What is it called when people, under certain conditions, hold beliefs even after those beliefs have been shown to be false?
Belief perseverence
What is reactance?
When social pressure to behave in a particular way becomes so blatant that the person’s sense of freedom is threatened, the person will tend to act in a way to reassert a sense of freedom.
According to Leon Festinger’s Social Comparison Theory, why are we drawn to affiliate?
Because of a tendency to evaluate ourselves in relationship to other people.
Whose research showed that greater anxiety in people leads to greater desire to affiliate?
Stanley Schachter. Both anxiety and a need to compare oneself with other people may play roles in determining both when and with whom we affiliate.
What does the reciprocity hypothesis state?

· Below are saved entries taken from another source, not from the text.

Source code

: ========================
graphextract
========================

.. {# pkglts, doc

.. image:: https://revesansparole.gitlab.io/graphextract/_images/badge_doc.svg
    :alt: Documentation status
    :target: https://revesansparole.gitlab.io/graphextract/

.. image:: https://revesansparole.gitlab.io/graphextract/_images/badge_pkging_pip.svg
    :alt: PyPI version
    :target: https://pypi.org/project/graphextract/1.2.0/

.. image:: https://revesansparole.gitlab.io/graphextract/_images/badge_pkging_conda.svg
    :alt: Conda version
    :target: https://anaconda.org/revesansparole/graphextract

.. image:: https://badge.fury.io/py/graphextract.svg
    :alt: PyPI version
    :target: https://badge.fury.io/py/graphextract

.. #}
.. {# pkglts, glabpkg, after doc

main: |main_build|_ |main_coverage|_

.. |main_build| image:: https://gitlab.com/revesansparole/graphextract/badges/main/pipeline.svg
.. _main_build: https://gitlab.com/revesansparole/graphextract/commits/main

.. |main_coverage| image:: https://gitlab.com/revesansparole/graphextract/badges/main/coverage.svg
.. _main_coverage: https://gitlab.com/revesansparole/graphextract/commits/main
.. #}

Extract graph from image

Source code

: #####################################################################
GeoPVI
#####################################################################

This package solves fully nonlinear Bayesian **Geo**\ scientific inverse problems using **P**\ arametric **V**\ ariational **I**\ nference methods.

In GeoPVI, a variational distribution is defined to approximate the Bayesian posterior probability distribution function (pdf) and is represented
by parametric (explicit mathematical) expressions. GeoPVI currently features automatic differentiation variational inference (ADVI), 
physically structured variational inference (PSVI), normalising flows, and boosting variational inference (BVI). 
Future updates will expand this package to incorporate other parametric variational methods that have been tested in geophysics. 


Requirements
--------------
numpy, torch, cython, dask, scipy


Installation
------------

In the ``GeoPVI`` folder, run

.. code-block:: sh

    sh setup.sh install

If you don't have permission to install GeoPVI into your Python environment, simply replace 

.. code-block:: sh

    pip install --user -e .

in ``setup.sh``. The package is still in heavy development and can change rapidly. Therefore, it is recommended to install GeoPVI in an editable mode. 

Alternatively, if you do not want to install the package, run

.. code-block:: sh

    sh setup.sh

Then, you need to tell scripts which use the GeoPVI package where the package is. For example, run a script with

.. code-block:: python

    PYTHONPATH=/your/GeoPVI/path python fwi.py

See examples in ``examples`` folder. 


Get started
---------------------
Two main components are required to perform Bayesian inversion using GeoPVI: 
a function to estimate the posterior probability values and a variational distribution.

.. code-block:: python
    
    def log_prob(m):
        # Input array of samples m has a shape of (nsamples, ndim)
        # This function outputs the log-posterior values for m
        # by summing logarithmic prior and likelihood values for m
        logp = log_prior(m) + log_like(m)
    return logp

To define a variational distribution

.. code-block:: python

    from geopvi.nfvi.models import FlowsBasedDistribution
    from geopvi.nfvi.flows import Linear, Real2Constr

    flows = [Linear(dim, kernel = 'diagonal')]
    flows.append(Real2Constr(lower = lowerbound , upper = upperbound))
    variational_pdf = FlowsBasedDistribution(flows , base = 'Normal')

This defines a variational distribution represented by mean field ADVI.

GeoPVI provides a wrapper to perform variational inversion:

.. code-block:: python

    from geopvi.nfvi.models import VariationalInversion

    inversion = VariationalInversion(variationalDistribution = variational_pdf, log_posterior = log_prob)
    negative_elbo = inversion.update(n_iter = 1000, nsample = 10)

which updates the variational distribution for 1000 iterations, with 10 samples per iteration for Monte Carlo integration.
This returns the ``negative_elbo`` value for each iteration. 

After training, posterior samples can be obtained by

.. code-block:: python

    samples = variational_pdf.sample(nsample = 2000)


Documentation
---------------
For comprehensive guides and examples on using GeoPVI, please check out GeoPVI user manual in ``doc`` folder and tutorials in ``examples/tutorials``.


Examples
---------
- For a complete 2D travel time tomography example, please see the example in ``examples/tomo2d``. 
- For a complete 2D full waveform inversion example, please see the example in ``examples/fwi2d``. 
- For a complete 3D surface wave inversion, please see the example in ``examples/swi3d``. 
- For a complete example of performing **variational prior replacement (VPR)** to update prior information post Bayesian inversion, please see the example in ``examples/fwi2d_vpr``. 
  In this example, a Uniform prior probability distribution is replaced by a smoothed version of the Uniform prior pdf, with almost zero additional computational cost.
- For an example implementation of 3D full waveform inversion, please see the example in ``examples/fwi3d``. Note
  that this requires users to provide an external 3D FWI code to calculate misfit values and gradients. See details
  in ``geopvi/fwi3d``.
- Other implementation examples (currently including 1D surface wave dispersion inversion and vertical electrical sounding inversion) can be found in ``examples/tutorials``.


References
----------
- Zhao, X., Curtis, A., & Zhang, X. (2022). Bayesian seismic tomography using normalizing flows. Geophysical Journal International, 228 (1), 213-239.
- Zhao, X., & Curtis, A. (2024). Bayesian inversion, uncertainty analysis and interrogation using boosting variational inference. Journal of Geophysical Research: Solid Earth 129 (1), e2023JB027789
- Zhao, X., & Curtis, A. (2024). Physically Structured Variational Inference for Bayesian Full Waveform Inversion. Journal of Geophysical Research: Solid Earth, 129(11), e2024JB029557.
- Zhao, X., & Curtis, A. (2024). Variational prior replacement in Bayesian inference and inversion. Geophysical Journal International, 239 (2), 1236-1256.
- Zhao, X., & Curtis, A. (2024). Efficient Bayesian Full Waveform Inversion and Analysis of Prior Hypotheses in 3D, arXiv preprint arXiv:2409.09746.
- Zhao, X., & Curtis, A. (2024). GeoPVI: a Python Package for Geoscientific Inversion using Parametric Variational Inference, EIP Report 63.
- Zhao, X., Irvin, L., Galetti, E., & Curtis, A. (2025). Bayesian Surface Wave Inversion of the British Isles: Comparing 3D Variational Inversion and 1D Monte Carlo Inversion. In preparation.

We tend to like people who indicate they like us and we tend to dislike people who dislike us
Who proposed the gain-loss principle?
Aronson and Linder
What does the gain-loss principle state?
An evaluation that changes will have more of an impact than an evaluation that remains constant. Therefore we will like someone more if their liking for us has increased (gained) than someone who has consistently liked us.
What is the theory that assumes a person weighs the rewards and costs of interacting with one another?
Social exchange theory. The more the rewards outweigh the costs, the greater the attraction to the other person.
What theory proposes that we consider not only our own costs and rewards, but the costs and rewards of the other person?
Equity theory. If one person feels that he or she is getting less, or more, out of the relationship than the other, there’ll be an instability due to the perceived inequality.
What have researchers found about individual characteristics as they concern affiliation and attraction?
Certain individual characteristics such as similarity in intelligence, attitudes, education, age, religion, etc. are positively correlated with feelings of affiliation and similarity in others.
What does need complementarity suggest?
Opposites attract.
What is the tendency to attribute positive qualities and desirable characteristics to attractive people called?
Attractiveness stereotype
True or False:
Spatial proximity plays a role in attraction.
True.
What is the mere exposure hypothesis?
The idea that mere repeated exposure to a stimulus leads to enhanced liking for it.
Who primarily researched the mere-exposure hypothesis?
Robert Zajonc.
What did John Darley and Bibb Latane famously research?
Bystander intervention.
What is social influence?
The notion that the presence of other people affects an individual’s judgment about an event.
What is it called when a majority of group members privately reject a norm, but falsely assume that most others accect it?
Pluralistic ignorance. A bias about a social group, held by a social group.